Text section
============================================================
# Water Changes



## Howzit (Aug 6, 2003)

Like I said in the topic description Im new at this whole thing and dont want to miss out on any key ways how to do a successful waterchange.
I would like it if somebody who is a awesome aquariast (like a lfs boss or someone with tons of experience) could help me out here and not some person who is just trying to help







but is like gettin started like me. Last water change one of my agelfish died day after (not too shure why but probably water
change)







so i gotta get this down pat

i have a 33g that is a community tank, and it is loaded with decor, and it has a ugf

phew thanx for your time


----------



## jason (Aug 26, 2003)

well, how did you perform this water change? how much water was taken out? added? did you ad any kind of anti-chlorine agents? how much? have you tested your water? where do you get it from?

i'm not being snooty, but if you seek help we must know these specifics in order to help answer why your fish died... then you'll be guided in the right direction.

ps. there are some members on this board who are 1000000x smarter than any lfs owner


----------



## Howzit (Aug 6, 2003)

Im pretty sure the water change caused the fishes death so im not to worried bout that, i just wanna know how to do a good water change so none of the others die


----------



## JeFFLo (Aug 29, 2003)

just use a siphon or something to take the water out...fill a bucket with new water close to the temp as the water in your tank...add some conditioner then just dump the water back in the tank.


----------



## 808homegrown (Sep 4, 2003)

only do a 20-40% water change every 2 weeks or so... i also use stress coat, & amquel plus each time.


----------



## Makoa84 (Aug 27, 2003)

Siphon your gravel and only change 30% each week. Add the necessary chemical such as Tap water conditioner!


----------
============================================================
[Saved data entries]
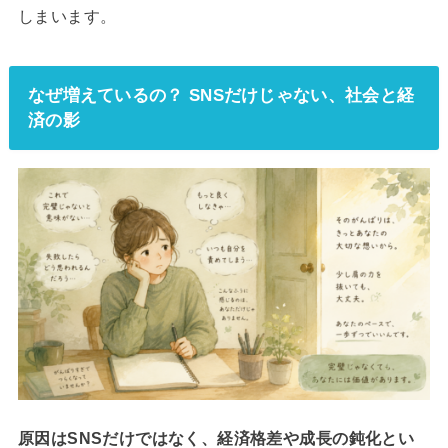
しまいます。
なぜ増えているの？ SNSだけじゃない、社会と経
済の影
原因はSNSだけではなく、経済格差や成長の鈍化とい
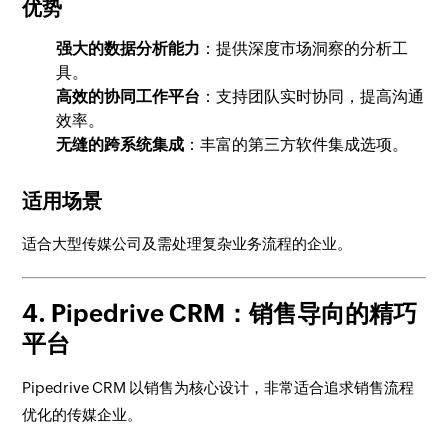
优势
强大的数据分析能力
：提供深度市场洞察的分析工
具。
高效的协同工作平台
：支持团队实时协同，提高沟通
效率。
无缝的跨系统集成
：丰富的第三方软件集成选项。
适用场景
适合大型传媒公司及需处理复杂业务流程的企业。
4. Pipedrive CRM：销售导向的精巧
平台
Pipedrive CRM 以销售为核心设计，非常适合追求销售流程
优化的传媒企业。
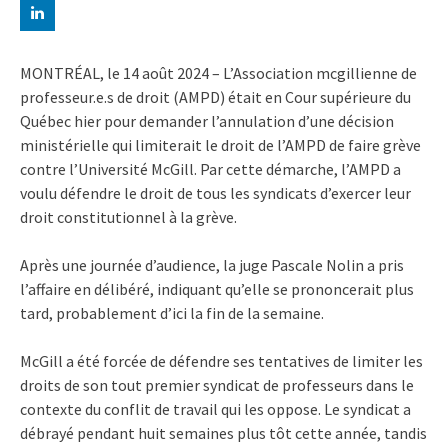
MONTRÉAL, le 14 août 2024 – L’Association mcgillienne de
professeur.e.s de droit (AMPD) était en Cour supérieure du
Québec hier pour demander l’annulation d’une décision
ministérielle qui limiterait le droit de l’AMPD de faire grève
contre l’Université McGill. Par cette démarche, l’AMPD a
voulu défendre le droit de tous les syndicats d’exercer leur
droit constitutionnel à la grève.
Après une journée d’audience, la juge Pascale Nolin a pris
l’affaire en délibéré, indiquant qu’elle se prononcerait plus
tard, probablement d’ici la fin de la semaine.
McGill a été forcée de défendre ses tentatives de limiter les
droits de son tout premier syndicat de professeurs dans le
contexte du conflit de travail qui les oppose. Le syndicat a
débrayé pendant huit semaines plus tôt cette année, tandis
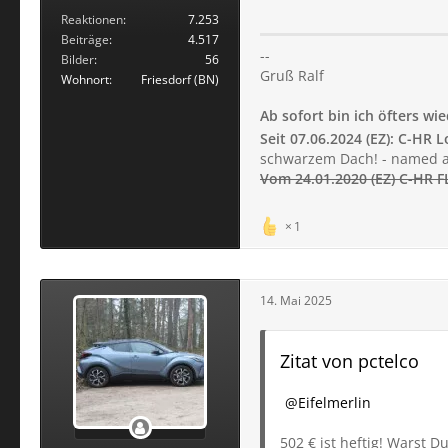
Reaktionen
7.253
Beiträge
4.517
--
Bilder
56
Gruß Ralf
Wohnort
Friesdorf (BN)
Ab sofort bin ich öfters wie
Seit 07.06.2024 (EZ):
C-HR L
schwarzem Dach! - named a
Vom 24.01.2020 (EZ)
C-HR F
1
14. Mai 2025
Zitat von pctelco
Eifelmerlin
502 € ist heftig! Warst D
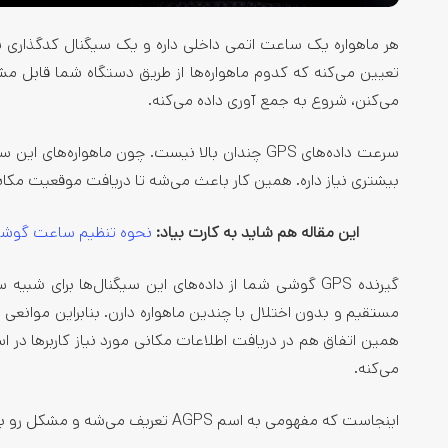
هر ماهواره یک ساعت اتمی داخلی داره و یک سیگنال کدگذاری ش
تعیین می‌کنه که کدوم ماهواره‌ها از طریق دستگاه شما قابل مش
می‌کنن، شروع به جمع آوری داده می‌کنه.
سرعت داده‌های GPS چندان بالا نیست. چون ماهواره
بیشتری نیاز داره. همین کار باعث می‌شه تا دریافت موقعیت مکا
این مقاله هم شاید به کارت بیاد:
نحوه تنظیم ساعت گوشی
مستقیم و بدون اختلال با چندین ماهواره دارن. بنابراین موانعی
همین اتفاق هم در دریافت اطلاعات مکانی مورد نیاز کاربرها در اس
می‌کنه.
اینجاست که مفهومی به اسم AGPS تعریف می‌شه و مشکل رو به شکل دیگه‌ای برطرف می‌کنه.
============================================================
Task instructions
a – Reproduce the part of the water change thread word for word, beginning at the words "i'm not being" and stopping after "the right direction.".
b – Quote the entries verbatim, starting with the line that contains "هر ماهواره یک" and ending with the final line of the entries.
These entries bear no relation to the forum thread on aquarium water changes.

Response list
a –
i'm not being snooty, but if you seek help we must know these specifics in order to help answer why your fish died... then you'll be guided in the right direction.

b –
هر ماهواره یک ساعت اتمی داخلی داره و یک سیگنال کدگذاری ش
تعیین می‌کنه که کدوم ماهواره‌ها از طریق دستگاه شما قابل مش
می‌کنن، شروع به جمع آوری داده می‌کنه.
سرعت داده‌های GPS چندان بالا نیست. چون ماهواره
بیشتری نیاز داره. همین کار باعث می‌شه تا دریافت موقعیت مکا
این مقاله هم شاید به کارت بیاد:
نحوه تنظیم ساعت گوشی
مستقیم و بدون اختلال با چندین ماهواره دارن. بنابراین موانعی
همین اتفاق هم در دریافت اطلاعات مکانی مورد نیاز کاربرها در اس
می‌کنه.
اینجاست که مفهومی به اسم AGPS تعریف می‌شه و مشکل رو به شکل دیگه‌ای برطرف می‌کنه.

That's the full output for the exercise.